Looking back, that’s simply self-delusion. Even if I had not been able to think of the perfect thing to say to the band, speaking to them would have been intensely satisfying. After all, I’ve been practically worshiping some of their lyrics for years. Why would I not be thrilled to speak to the folks who wrote them and look into their eyes during the conversation?

It’s useless for me to feel that a conversation with them must be somehow perfect in order to be meaningful to me or them. They are the performers here and I really enjoyed what they did tonight for us fans—there’s no need for me to consider a possible conversation with them as a performance of my own.

Enter the Entitlement Schema

People who know me well know that I hate waiting in lines, so I rarely do that. There are restaurants that appeal to me that I will probably never visit due to the long lines in front of them.

My entitlement schema dictates that I simply shouldn’t have to put up with long lines in order to experience something. It rarely ends up depriving me of anything super-special, but in this case, a longish wait would have been warranted. And the line wasn’t really all that long.

In this case, had I been more flexible and able to let go of my general feeling of entitlement regarding waiting in long lines, I might have experienced some special moments in my life that I chose to miss.

Enter the Emotional Inhibition Schema

An Emotional Inhibition Schema infers that one suppresses self-expression to some degree out of fear of losing control of one’s emotions. I’ve learned that part of me is like that.

What if I became overly joyful and ecstatic upon speaking to the band? Perhaps I’d feel embarrassed by my enthusiasm if I let go completely and said things to the band that were too supportive or too personal or too unfocused. I might say things that could break my vision of myself as a highly rational, analytical and focused individual.

I might get overexcited. I might be embarrassed by the fact that the friend I was with that evening saw me overexcited. Had I attended this concert without my friend, I might have been a bit more comfortable speaking to the band, since nobody I know would have witnessed my overexcitedness.

Subjugation Schema too?

My Subjugation Schema runs deep, even deeper than most other schemas. I don’t merely respond to stimuli, I feel like I’m obligated to respond. Or, I countercompensate and refuse to respond in rebellion, reacting to the “subjugating” stimulus nonetheless.

In this context, the “instruction” was for any interested fans to meet back by the bar to speak with the band once the show was over.

As much as I wanted to meet the band in person, I unconsciously disliked the idea of being a sheep-like fan who would do whatever the band suggested.

In this case, my Subjugation Schema won and I lost. I lost out on the opportunity to speak in person with a band that I admired so much, partly because I didn’t like feeling “ordered” to meet them at the back of the bar like a mere mortal.

It wasn’t worth it

I’m getting better at identifying my maladaptive schemas and refusing to fall prey to them when they take hold, but, this time, they won. I picked up on it after the event had passed. I missed the opportunity to connect more deeply with this band that I admire so much.
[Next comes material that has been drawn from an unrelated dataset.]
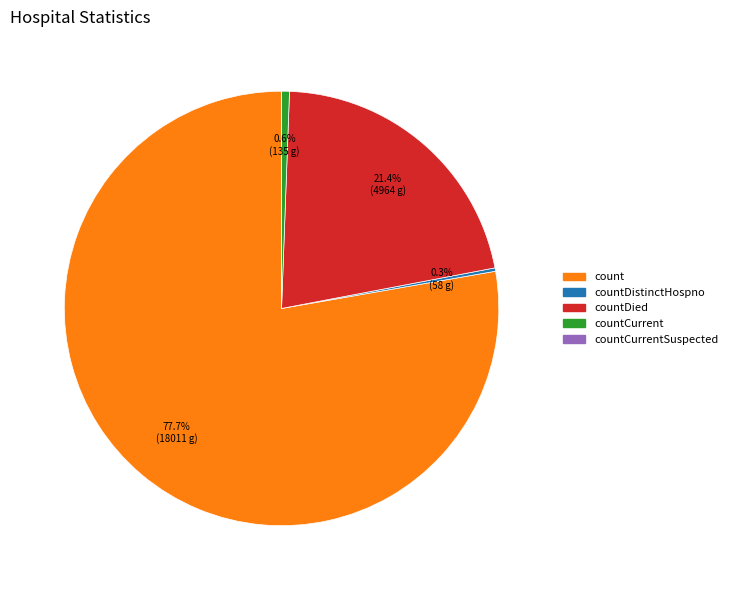

Does any single category account for the majority?

Yes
The first couple of days following the concert, I found myself thinking about the greatness of attending the show and reliving certain moments of it in my head.
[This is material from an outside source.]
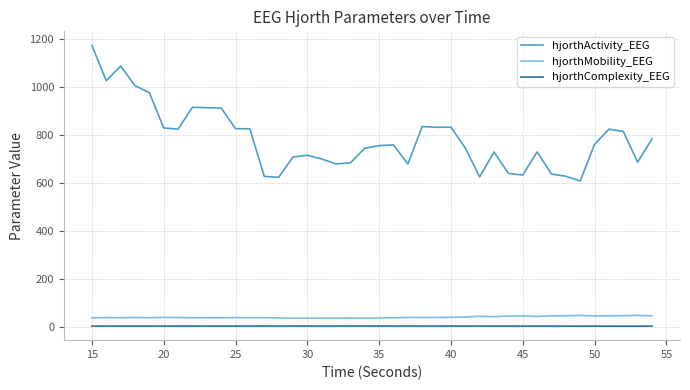

Which series has the widest spread of values?

hjorthActivity_EEG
However, during the days after that, I found myself thinking about my missed opportunity to chat with the band.  Thinking more, I’ve managed to decipher it all in terms of maladaptive schemas.

The overall feeling is essentially one of regret, except that I don’t believe in regret. Instead, whenever I think I might be feeling regret, I seek to understand why I made the choices I made at the time of the “regretted moment,” rather than merely lament the choices that weren’t made.

Now I understand which schemas were in play when I chose to not linger at the venue and chat with the band after the show, passing up on what could have been a memorable happiness-enhancing moment.